WHAT YOU WILL DO: From the entries below, copy exactly the lines from the one that contains "left knee: (238, 974)" through the one that contains "root of tail: (710, 698)", both included, and only those.

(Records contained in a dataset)
=== Begin Enclosure ===

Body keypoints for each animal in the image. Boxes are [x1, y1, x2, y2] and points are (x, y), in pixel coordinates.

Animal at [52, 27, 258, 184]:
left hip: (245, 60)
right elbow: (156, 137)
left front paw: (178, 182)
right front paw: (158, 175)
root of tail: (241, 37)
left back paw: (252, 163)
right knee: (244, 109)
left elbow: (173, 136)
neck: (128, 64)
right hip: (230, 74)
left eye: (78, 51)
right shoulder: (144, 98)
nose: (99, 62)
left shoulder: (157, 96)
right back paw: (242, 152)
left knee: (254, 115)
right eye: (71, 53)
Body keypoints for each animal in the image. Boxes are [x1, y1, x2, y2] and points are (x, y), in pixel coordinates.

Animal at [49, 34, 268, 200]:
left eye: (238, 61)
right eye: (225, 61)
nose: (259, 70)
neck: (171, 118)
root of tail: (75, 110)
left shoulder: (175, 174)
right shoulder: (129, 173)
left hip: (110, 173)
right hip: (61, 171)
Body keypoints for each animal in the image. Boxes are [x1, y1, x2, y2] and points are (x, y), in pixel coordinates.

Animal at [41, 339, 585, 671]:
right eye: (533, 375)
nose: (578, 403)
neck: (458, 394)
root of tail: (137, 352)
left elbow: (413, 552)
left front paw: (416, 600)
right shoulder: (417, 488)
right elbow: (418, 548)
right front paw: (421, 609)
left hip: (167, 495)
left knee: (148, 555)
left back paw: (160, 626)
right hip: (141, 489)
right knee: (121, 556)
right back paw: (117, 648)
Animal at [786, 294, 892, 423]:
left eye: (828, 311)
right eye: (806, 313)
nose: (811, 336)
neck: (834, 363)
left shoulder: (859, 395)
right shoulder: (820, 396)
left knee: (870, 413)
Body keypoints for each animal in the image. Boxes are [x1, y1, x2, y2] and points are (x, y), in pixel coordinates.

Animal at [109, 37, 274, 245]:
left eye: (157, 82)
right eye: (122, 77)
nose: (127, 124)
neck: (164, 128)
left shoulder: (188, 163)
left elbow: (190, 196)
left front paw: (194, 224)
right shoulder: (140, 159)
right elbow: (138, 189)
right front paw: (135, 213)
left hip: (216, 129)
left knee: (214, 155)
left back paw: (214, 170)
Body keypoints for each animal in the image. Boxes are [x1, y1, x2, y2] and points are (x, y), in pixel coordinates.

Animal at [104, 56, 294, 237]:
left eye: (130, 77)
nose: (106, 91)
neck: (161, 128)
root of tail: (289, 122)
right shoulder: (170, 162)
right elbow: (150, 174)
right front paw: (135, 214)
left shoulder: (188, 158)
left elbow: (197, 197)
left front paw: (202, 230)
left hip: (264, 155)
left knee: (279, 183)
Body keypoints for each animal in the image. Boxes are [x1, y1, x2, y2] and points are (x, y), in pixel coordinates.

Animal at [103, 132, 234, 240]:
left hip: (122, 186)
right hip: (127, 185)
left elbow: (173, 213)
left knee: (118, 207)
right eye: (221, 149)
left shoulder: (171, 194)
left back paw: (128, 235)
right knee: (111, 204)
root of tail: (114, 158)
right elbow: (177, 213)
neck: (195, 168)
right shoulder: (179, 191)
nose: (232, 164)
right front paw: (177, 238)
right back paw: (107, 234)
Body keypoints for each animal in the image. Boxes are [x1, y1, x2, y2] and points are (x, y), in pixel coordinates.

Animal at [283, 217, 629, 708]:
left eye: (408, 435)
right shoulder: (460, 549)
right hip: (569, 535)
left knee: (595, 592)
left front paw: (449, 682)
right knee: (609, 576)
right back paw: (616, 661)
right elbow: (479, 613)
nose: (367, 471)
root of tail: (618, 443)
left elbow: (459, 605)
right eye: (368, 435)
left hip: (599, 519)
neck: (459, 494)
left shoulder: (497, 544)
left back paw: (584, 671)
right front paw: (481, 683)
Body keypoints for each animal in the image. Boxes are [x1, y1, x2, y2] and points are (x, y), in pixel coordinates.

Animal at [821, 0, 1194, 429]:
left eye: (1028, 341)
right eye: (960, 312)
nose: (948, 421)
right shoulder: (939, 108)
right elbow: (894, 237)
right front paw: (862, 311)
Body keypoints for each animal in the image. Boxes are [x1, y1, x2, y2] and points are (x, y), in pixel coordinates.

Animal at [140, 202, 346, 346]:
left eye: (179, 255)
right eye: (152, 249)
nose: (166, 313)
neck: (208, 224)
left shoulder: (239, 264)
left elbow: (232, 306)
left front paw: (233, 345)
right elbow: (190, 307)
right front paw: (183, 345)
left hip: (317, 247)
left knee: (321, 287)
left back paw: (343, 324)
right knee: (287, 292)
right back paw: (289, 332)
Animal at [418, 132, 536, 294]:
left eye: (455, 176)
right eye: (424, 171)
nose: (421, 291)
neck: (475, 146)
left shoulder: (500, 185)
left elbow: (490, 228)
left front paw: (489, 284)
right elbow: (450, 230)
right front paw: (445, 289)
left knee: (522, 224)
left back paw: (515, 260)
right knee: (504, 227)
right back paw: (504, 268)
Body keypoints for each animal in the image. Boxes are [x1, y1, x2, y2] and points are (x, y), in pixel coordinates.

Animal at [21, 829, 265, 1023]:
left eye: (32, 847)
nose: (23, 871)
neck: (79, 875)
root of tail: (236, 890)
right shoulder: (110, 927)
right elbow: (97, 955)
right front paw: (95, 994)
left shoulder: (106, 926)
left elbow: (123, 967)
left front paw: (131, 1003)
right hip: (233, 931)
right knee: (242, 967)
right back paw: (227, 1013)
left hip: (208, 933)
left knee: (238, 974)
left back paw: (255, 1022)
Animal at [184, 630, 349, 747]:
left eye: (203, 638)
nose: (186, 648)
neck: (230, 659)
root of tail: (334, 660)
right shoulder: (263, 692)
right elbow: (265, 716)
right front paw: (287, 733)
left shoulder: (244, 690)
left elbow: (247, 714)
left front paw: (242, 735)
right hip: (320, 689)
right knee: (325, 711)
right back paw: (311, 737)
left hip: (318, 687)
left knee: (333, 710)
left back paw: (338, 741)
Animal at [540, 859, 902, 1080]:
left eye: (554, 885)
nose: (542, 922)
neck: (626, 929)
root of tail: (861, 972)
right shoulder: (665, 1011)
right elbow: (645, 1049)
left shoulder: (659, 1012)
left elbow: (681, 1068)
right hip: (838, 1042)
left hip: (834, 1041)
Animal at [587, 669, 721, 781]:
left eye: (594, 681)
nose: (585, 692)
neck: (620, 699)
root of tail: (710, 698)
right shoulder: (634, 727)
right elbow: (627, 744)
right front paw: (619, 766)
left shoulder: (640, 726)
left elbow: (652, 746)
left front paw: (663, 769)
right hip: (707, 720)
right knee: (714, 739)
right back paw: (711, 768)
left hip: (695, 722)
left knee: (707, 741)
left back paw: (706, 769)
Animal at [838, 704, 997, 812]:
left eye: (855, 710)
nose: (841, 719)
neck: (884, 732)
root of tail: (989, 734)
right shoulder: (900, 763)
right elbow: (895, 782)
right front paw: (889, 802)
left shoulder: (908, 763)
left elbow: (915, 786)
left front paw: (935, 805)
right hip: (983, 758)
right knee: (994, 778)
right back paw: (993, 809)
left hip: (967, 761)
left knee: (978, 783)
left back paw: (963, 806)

=== End Enclosure ===

RESULT OF THIS EXERCISE:
left knee: (238, 974)
left back paw: (255, 1022)
Animal at [184, 630, 349, 747]:
left eye: (203, 638)
nose: (186, 648)
neck: (230, 659)
root of tail: (334, 660)
right shoulder: (263, 692)
right elbow: (265, 716)
right front paw: (287, 733)
left shoulder: (244, 690)
left elbow: (247, 714)
left front paw: (242, 735)
right hip: (320, 689)
right knee: (325, 711)
right back paw: (311, 737)
left hip: (318, 687)
left knee: (333, 710)
left back paw: (338, 741)
Animal at [540, 859, 902, 1080]:
left eye: (554, 885)
nose: (542, 922)
neck: (626, 929)
root of tail: (861, 972)
right shoulder: (665, 1011)
right elbow: (645, 1049)
left shoulder: (659, 1012)
left elbow: (681, 1068)
right hip: (838, 1042)
left hip: (834, 1041)
Animal at [587, 669, 721, 781]:
left eye: (594, 681)
nose: (585, 692)
neck: (620, 699)
root of tail: (710, 698)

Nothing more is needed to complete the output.